What Is Forced Appreciation In Real Estate?

 

It is an action taken by the property owner that increases value via greater net operating income (NOI). This is achieved either through higher revenue, lower expenses, or both.

 

The main idea is that you don’t wait around for your property to be worth more over time.

 

You either entice the renters to pay more, or you operate more efficiently.

 

How Is Appreciation Specifically “Forced”?

 

Commercial real estate allows more control over the value of your investment than nearly anything else out there.

 

Appreciation is forced in many ways:

 

You can improve a property’s appearance, its amenities, its customer service, its mechanics, its operations, its finances, etc.

 

And thus, you improve its value by raising the rents and automatically improving your NOI.

 

Further:

 

The elite operators have realized that there is a difference between hard value (the actual cost of an improvement) versus perceived emotional value (what residents or potential residents feel is “worth it”).

 

The secret lies in understanding that a million dollar “improvement” to a property may go unnoticed by residents.
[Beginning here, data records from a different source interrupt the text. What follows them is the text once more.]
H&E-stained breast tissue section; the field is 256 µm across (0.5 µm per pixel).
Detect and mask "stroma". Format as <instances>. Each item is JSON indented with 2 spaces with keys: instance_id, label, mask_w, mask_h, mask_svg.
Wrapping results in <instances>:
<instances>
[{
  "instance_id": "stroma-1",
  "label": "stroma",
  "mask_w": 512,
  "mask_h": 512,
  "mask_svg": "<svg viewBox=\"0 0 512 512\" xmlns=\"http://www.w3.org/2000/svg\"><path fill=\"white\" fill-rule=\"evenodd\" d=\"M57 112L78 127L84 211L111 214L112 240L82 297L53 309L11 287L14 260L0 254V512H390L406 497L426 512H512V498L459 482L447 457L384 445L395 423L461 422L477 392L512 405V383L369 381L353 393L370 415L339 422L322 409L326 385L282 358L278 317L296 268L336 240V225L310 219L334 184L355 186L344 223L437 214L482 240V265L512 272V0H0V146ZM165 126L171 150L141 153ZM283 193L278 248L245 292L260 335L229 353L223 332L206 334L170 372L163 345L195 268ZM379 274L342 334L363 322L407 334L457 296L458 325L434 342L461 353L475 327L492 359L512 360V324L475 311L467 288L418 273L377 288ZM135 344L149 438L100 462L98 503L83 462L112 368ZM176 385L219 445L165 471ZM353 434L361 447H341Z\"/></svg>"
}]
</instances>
Whereas a simple item from the local hardware or electronics store allows you to charge way more rent per month. All based on how bad the residents want it, or how much they notice it.

 

“Value” is perceived in different ways by the people living in different areas, and at different stages in their life.

 

But a few examples of the tried and true ways of raising perceived value are:

  • installing washer and dryer connections and sometimes even the actual appliances
  • installing or improving a dog park
  • adding covered parking
  • installing an Amazon Hub
  • including a backsplash into your kitchen renovations
  • refreshing exterior paint, parking lot lines, and varnish on the handrails

Basically, it is a mix of routine maintenance that has been ignored or deferred by the previous owner, or basic amenities that match the current trendy desires of renters.

 

When getting into a real estate deal, you will want a sponsor that has a master list of all the Forced Appreciation techniques, and they hand-pick the best ones that match the desires of the chosen area.

 

Like we said above, you could also lower expenses.

 

That may mean low-flow toilets, more efficient lighting, etc. But of course, a savvy operator would make sure this would be virtually unnoticeable to the residents.

 

Advantages Of Controlling The Appreciation On Your Investment

 

The obvious advantage is that you can charge more money per unit.

 

This increases your cash flow, and of course ensures the property is worth more when you sell it.

 

But let’s explore the practice in a bit more detail:

 

A property’s value is based on the Net Operating Income. NOI is the difference between the Net Income and Expenses of a property, not considering the debt service.

 

The value is also based on the Capitalization Rate (Cap Rate). Which is the unlevered operating return an investor can expect when owning a property.

 

It’s worth pointing out that, while Cap Rate is one of the major talking points in real estate investments, it is only ONE of the return components that are enjoyed by investors. There is also capital appreciation, equity build, and tax advantages. But for the sake of this article, let’s get back to Cap Rates.

 

The property value is calculated by dividing the property’s NOI by the market Cap Rate.

 

For example, if a multifamily property has an annual NOI of $100,000 and a Cap Rate of 5%, then the value of that property is $2,000,000.

 

Now imagine you are one of the owners of the $2,000,000 multifamily property.

 

Let’s say we increase the property income by $100 per month through any of the methods we mentioned above.

 

The value of the property is now calculated as NOI = $101,200 / .05 = $2,024,000.  You have just improved the value of the property by $24,000!

 

Through this example, you can see how a diligent sponsor would be able to exercise a great degree of control over the value of your investment.

 

Over the life cycle of the business plan, there would be thoughtful improvements to both the community amenities and the interior units.

 

This is one of the most impactful ways that you earn amazing returns in commercial real estate!